● **TRY IT**
Lines of the listing below that contain the string "samtycker" are to be returned.

● **GIVEN RECORDS**
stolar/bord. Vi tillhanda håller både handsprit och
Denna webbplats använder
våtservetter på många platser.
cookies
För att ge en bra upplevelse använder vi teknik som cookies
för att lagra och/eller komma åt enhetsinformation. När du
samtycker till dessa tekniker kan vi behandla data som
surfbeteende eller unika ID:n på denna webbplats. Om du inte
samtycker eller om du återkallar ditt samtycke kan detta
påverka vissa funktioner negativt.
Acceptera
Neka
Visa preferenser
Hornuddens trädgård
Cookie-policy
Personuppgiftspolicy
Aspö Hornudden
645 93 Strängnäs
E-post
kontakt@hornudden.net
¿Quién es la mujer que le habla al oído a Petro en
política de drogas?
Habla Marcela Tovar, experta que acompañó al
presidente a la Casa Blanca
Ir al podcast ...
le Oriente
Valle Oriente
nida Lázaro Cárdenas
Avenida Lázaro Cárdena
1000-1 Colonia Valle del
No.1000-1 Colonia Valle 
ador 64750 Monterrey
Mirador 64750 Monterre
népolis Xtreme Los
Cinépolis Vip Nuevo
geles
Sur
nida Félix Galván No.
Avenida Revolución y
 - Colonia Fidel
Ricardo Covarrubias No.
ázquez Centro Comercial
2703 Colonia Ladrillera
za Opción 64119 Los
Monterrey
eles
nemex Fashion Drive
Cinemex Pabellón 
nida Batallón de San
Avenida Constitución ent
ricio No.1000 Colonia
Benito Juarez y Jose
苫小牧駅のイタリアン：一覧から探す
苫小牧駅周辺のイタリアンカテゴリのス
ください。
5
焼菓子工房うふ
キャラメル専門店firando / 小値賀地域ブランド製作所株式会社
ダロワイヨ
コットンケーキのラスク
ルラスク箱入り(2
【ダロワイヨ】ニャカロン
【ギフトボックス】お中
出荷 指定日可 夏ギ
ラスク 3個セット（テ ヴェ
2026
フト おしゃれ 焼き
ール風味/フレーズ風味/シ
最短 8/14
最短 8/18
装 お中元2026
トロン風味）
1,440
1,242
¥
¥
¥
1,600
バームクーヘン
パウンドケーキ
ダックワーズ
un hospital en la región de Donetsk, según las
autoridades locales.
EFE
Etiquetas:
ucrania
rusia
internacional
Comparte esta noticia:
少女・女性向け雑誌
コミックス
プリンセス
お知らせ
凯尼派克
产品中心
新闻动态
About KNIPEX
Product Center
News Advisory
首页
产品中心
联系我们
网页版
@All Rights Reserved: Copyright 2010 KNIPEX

● **YOUR SOLUTION**
samtycker till dessa tekniker kan vi behandla data som
samtycker eller om du återkallar ditt samtycke kan detta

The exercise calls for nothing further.